● **PROVIDED DATA**

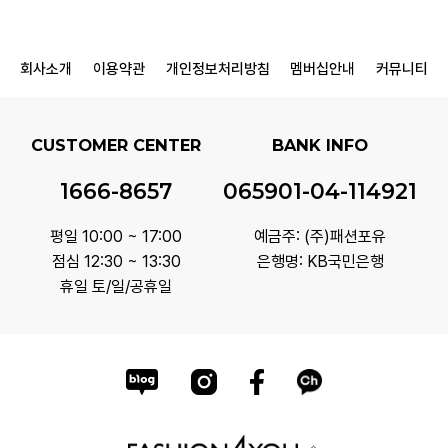
회사소개
이용약관
개인정보처리방침
멤버십안내
커뮤니티
CUSTOMER CENTER
BANK INFO
1666-8657
065901-04-114921
평일 10:00 ~ 17:00
예금주: (주)패션포유
점심 12:30 ~ 13:30
은행명: KB국민은행
휴일 토/일/공휴일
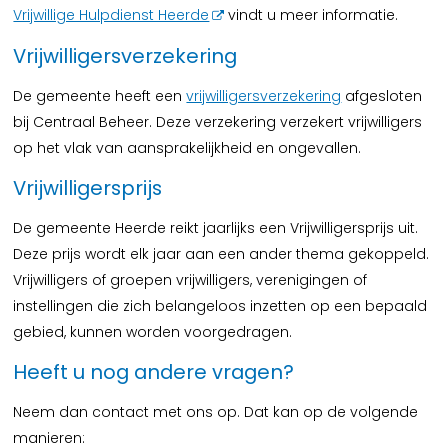
Vrijwillige Hulpdienst Heerde
vindt u meer informatie.
Vrijwilligersverzekering
De gemeente heeft een
vrijwilligersverzekering
afgesloten
bij Centraal Beheer. Deze verzekering verzekert vrijwilligers
op het vlak van aansprakelijkheid en ongevallen.
Vrijwilligersprijs
De gemeente Heerde reikt jaarlijks een Vrijwilligersprijs uit.
Deze prijs wordt elk jaar aan een ander thema gekoppeld.
Vrijwilligers of groepen vrijwilligers, verenigingen of
instellingen die zich belangeloos inzetten op een bepaald
gebied, kunnen worden voorgedragen.
Heeft u nog andere vragen?
Neem dan contact met ons op. Dat kan op de volgende
manieren:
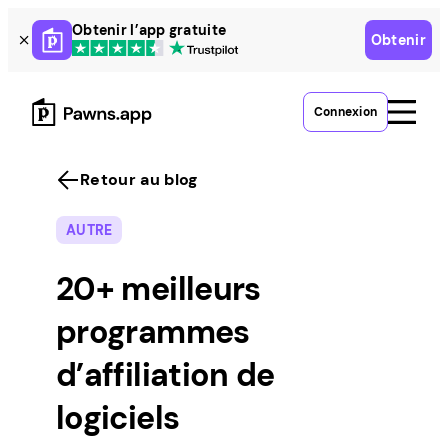
Skip
Obtenir l’app gratuite
Obtenir
to
content
Connexion
Retour au blog
AUTRE
20+ meilleurs
programmes
d’affiliation de
logiciels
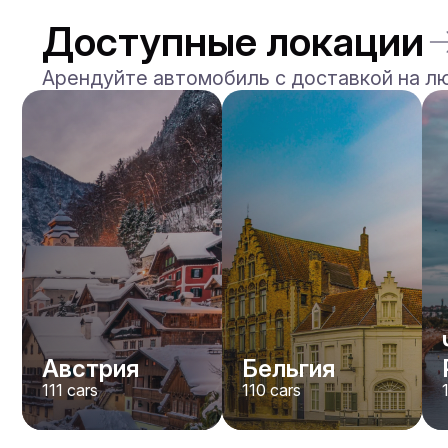
Доступные локации
Арендуйте автомобиль с доставкой на л
Mercedes Benz
Maybach S-klasse 580
/день
750
€
От
2021
•
седан
#
YXWG36PR
Забронировать сейчас
Австрия
Бельгия
111
cars
110
cars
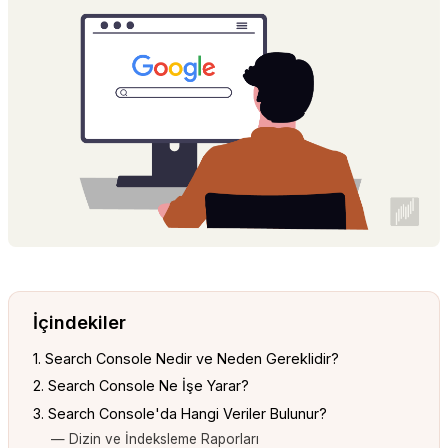
İçindekiler
1. Search Console Nedir ve Neden Gereklidir?
2. Search Console Ne İşe Yarar?
3. Search Console'da Hangi Veriler Bulunur?
— Dizin ve İndeksleme Raporları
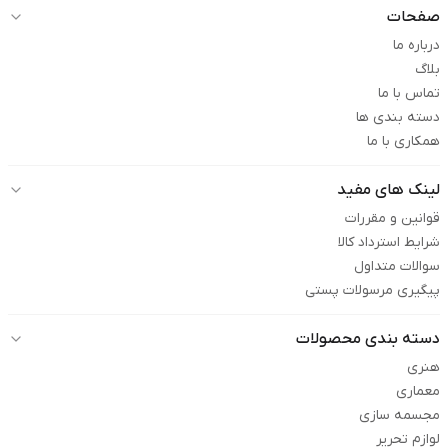
صفحات
درباره ما
بلاگ
تماس با ما
دسته بندی ها
همکاری با ما
لینک های مفید
قوانین و مقررات
شرایط استرداد کالا
سوالات متداول
پیگیری مرسولات پستی
دسته بندی محصولات
هنری
معماری
مجسمه سازی
لوازم تحریر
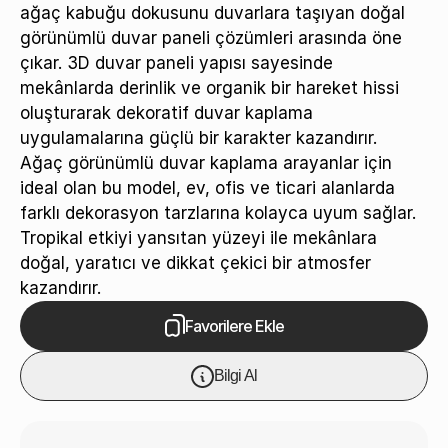
ağaç kabuğu dokusunu duvarlara taşıyan doğal
görünümlü duvar paneli çözümleri arasında öne
çıkar. 3D duvar paneli yapısı sayesinde
mekânlarda derinlik ve organik bir hareket hissi
oluşturarak dekoratif duvar kaplama
uygulamalarına güçlü bir karakter kazandırır.
Ağaç görünümlü duvar kaplama arayanlar için
ideal olan bu model, ev, ofis ve ticari alanlarda
farklı dekorasyon tarzlarına kolayca uyum sağlar.
Tropikal etkiyi yansıtan yüzeyi ile mekânlara
doğal, yaratıcı ve dikkat çekici bir atmosfer
kazandırır.
Favorilere Ekle
Bilgi Al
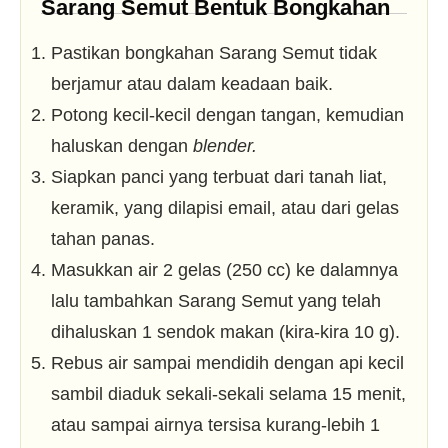
Sarang Semut Bentuk Bongkahan
Pastikan bongkahan Sarang Semut tidak
berjamur atau dalam keadaan baik.
Potong kecil-kecil dengan tangan, kemudian
haluskan dengan
blender.
Siapkan panci yang terbuat dari tanah liat,
keramik, yang dilapisi email, atau dari gelas
tahan panas.
Masukkan air 2 gelas (250 cc) ke dalamnya
lalu tambahkan Sarang Semut yang telah
dihaluskan 1 sendok makan (kira-kira 10 g).
Rebus air sampai mendidih dengan api kecil
sambil diaduk sekali-sekali selama 15 menit,
atau sampai airnya tersisa kurang-lebih 1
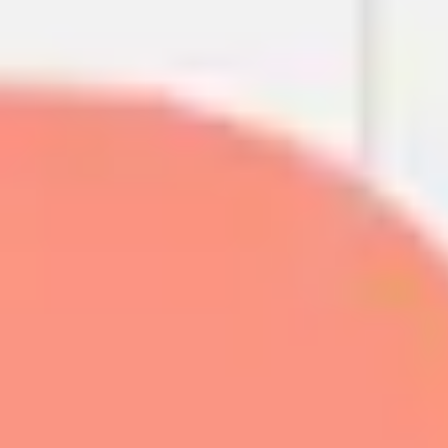
Réunions et ateliers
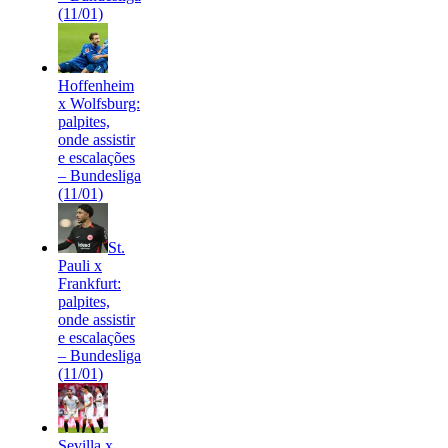
(11/01)
Hoffenheim
x Wolfsburg:
palpites,
onde assistir
e escalações
– Bundesliga
(11/01)
St.
Pauli x
Frankfurt:
palpites,
onde assistir
e escalações
– Bundesliga
(11/01)
Sevilla x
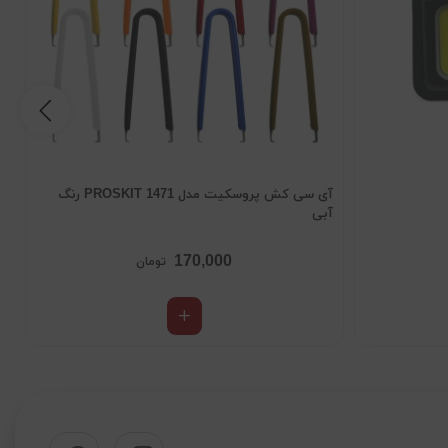
آی سی کش پروسکیت مدل 1471 PROSKIT رنگ
آبی
m
170,000
تومان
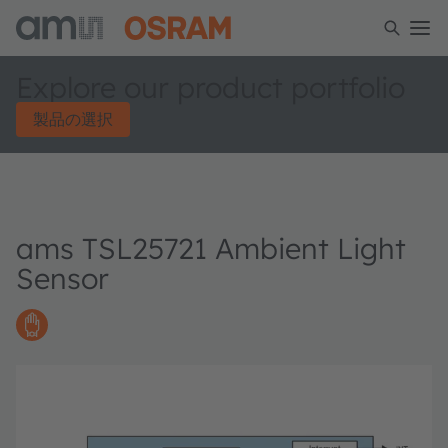
Explore our product portfolio
製品の選択
ams TSL25721 Ambient Light
Sensor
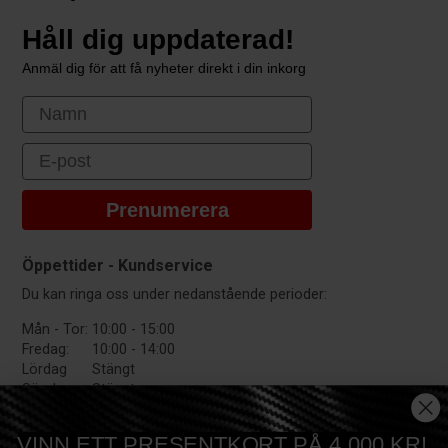
Håll dig uppdaterad!
Anmäl dig för att få nyheter direkt i din inkorg
First Name
Email
Prenumerera
Öppettider - Kundservice
Du kan ringa oss under nedanstående perioder:
Mån - Tor:
10:00 - 15:00
Fredag:
10:00 - 14:00
Lördag
Stängt
Söndag:
Stängt
VINN ETT PRESENTKORT PÅ 4.000 KR!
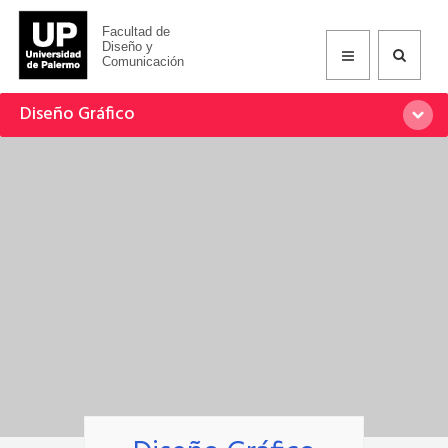
Facultad de
Diseño y
Comunicación
Diseño Gráfico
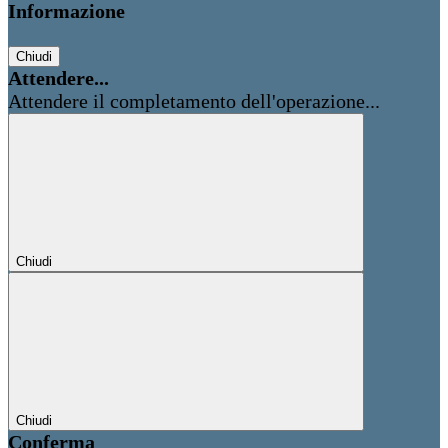
Informazione
Chiudi
Attendere...
Attendere il completamento dell'operazione...
Chiudi
Chiudi
Conferma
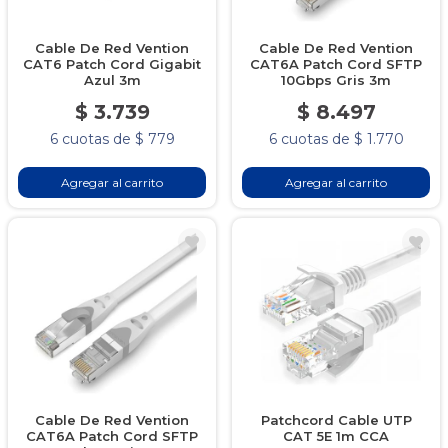
Cable De Red Vention
Cable De Red Vention
CAT6 Patch Cord Gigabit
CAT6A Patch Cord SFTP
Azul 3m
10Gbps Gris 3m
$ 3.739
$ 8.497
6 cuotas de $ 779
6 cuotas de $ 1.770
Agregar al carrito
Agregar al carrito
Cable De Red Vention
Patchcord Cable UTP
CAT6A Patch Cord SFTP
CAT 5E 1m CCA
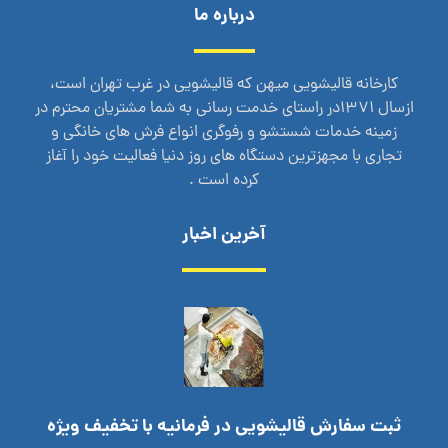
درباره ما
کارخانه قالیشویی میهن که قالیشویی در غرب تهران است،
ازسال 1371در راستای خدمت رسانی به شما مشتریان محترم در
زمینه خدمات شستشو و رفوگری انواع فرش های خانگی و
تجاری با مجهزترین دستگاه های روز دنیا فعالیت خود را آغاز
کرده است .
آخرین اخبار
ثبت سفارش قالیشویی در فرمانیه با تخفیف ویژه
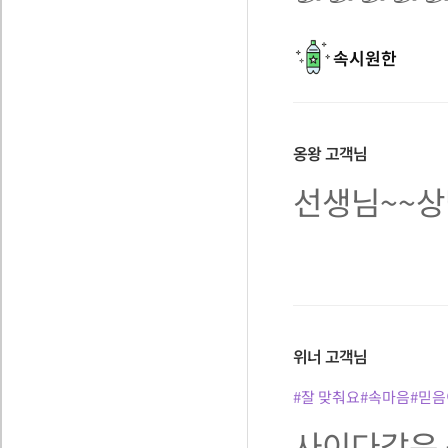
속시원한
옹왕
고객님
선생님~~상
위너
고객님
#잘 맞춰요
#속마음
#믿음
사이다같은 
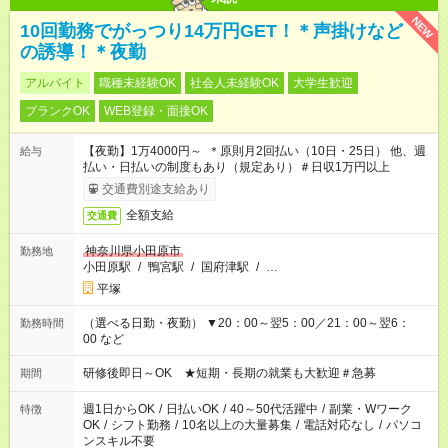
NEW
10回勤務でがっつり14万円GET！＊声掛けなど
の誘導！＊夜勤
アルバイト
職種未経験OK
社会人未経験OK
大学生歓迎
ブランクOK
WEB登録・面接OK
【夜勤】1万4000円～ ＊原則月2回払い（10日・25日） 他、週
給与
払い・日払いの制度もあり（規定あり）＃日収1万円以上
交通費別途支給あり
全額支給
交通費
神奈川県小田原市
勤務地
小田原駅
/
鴨宮駅
/
国府津駅
/
…
平塚
（選べる日勤・夜勤） ▼20：00～翌5：00／21：00～翌6：
勤務時間
00 など
研修後即日～OK ★短期・長期の就業も大歓迎＃急募
期間
週1日からOK
/
日払いOK
/
40～50代活躍中
/
副業・Wワーク
特徴
OK
/
シフト勤務
/
10名以上の大量募集
/
電話対応なし
/
パソコ
ンスキル不要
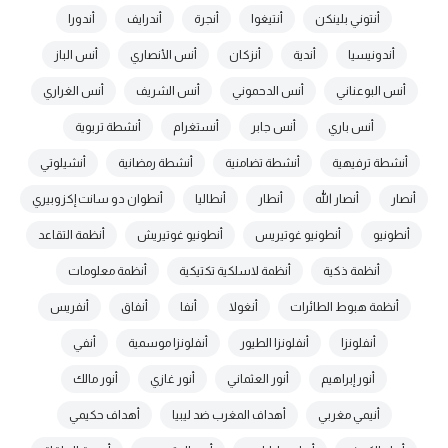
أنتوني بلينكن
أنتيغوا
أنجرة
أندرايف
أندورا
أندونيسيا
أندية
أنزكان
أنس الأنصاري
أنس الباز
أنس البوعناني
أنس الدحموني
أنس الشريف
أنس الغراري
أنس باري
أنس جابر
أنستغرام
أنشطة تربوية
أنشطة ترفيهية
أنشطة تضامنية
أنشطة رمضانية
أنشيلوتي
أنصار
أنصار الله
أنطار
أنطاليا
أنطوان دو سانت إكزوبيري
أنطونيو
أنطونيو غوتيريس
أنطونيو غوتيريش
أنظمة التقاعد
أنظمة ذكية
أنظمة لاسلكية تكتيكية
أنظمة معلومات
أنظمة هبوط الطائرات
أنغولا
أنفا
أنفاق
أنفريس
أنفلونزا
أنفلونزا الطيور
أنفلونزا موسمية
أنفي
أنور إبراهيم
أنور العثماني
أنور غازي
أنور مالك
أنيمي مغربي
أهداف المغرب ضد ليبيا
أهداف حكيمي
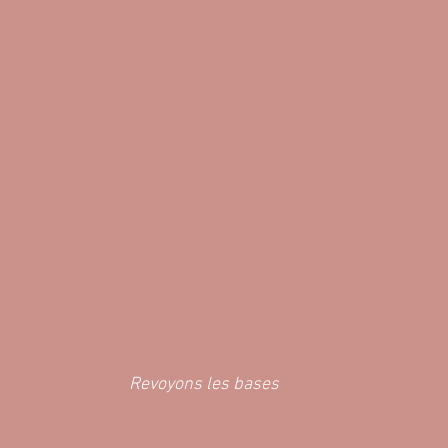
Revoyons les bases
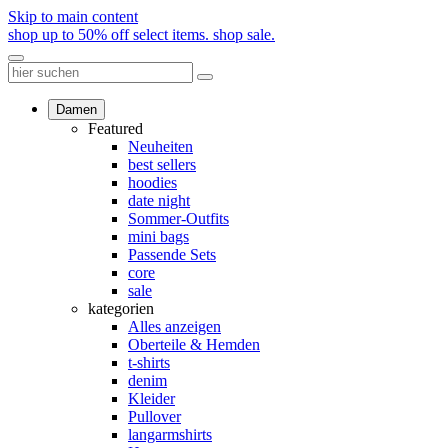
Skip to main content
shop up to 50% off select items.
shop sale.
Damen
Featured
Neuheiten
best sellers
hoodies
date night
Sommer-Outfits
mini bags
Passende Sets
core
sale
kategorien
Alles anzeigen
Oberteile & Hemden
t-shirts
denim
Kleider
Pullover
langarmshirts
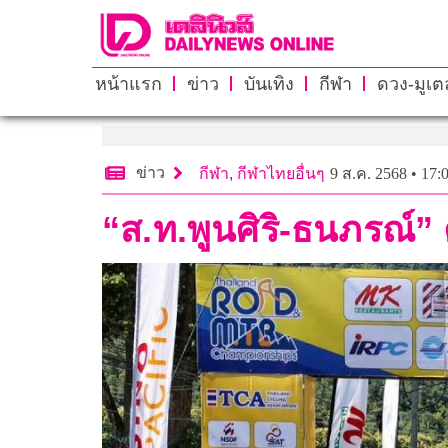
หน้าแรก
ข่าว
บันเทิง
กีฬา
ดวง-มูเตล
ข่าว
กีฬา
,
กีฬาไทยอื่นๆ
9 ส.ค. 2568 • 17:
“ส.ท.พูนศิริ-ธนภรณ์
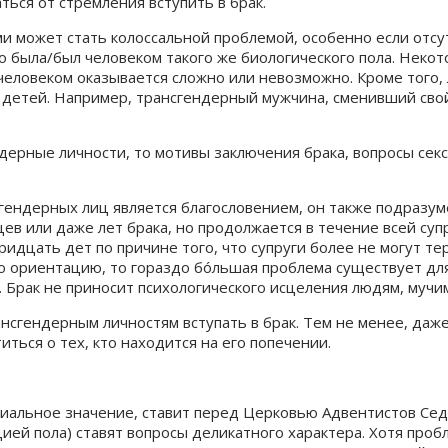
ься от стремления вступить в брак.
и может стать колоссальной проблемой, особенно если отсу
о была/был человеком такого же биологического пола. Некот
м человеком оказывается сложно или невозможно. Кроме того
 детей. Например, трансгендерный мужчина, сменивший свой
ендерные личности, то мотивы заключения брака, вопросы сек
сгендерных лиц является благословением, он также подразум
яцев или даже лет брака, но продолжается в течение всей с
идцать дет по причине того, что супруги более не могут тер
ую ориентацию, то гораздо бóльшая проблема существует дл
. Брак не приносит психологического исцеления людям, муч
ансгендерным личностям вступать в брак. Тем не менее, да
ться о тех, кто находится на его попечении.
иальное значение, ставит перед Церковью Адвентистов Седь
ей пола) ставят вопросы деликатного характера. Хотя проб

● **WHAT YOU ARE ASKED TO DO**
Can you write out the records from the line with "Доступные локации" up to and including the line with "لوازم تحریر", swapping "седан" for "универсал", changing nothing else, and leaving out the pictures?

● **THE COMPLETED TASK**
Доступные локации
Арендуйте автомобиль с доставкой на л
Mercedes Benz
Maybach S-klasse 580
/день
750
€
От
2021
•
универсал
#
YXWG36PR
Забронировать сейчас
Австрия
Бельгия
111
cars
110
cars
İçindekiler
1. Search Console Nedir ve Neden Gereklidir?
2. Search Console Ne İşe Yarar?
3. Search Console'da Hangi Veriler Bulunur?
— Dizin ve İndeksleme Raporları
صفحات
درباره ما
بلاگ
تماس با ما
دسته بندی ها
همکاری با ما
لینک های مفید
قوانین و مقررات
شرایط استرداد کالا
سوالات متداول
پیگیری مرسولات پستی
دسته بندی محصولات
هنری
معماری
مجسمه سازی
لوازم تحریر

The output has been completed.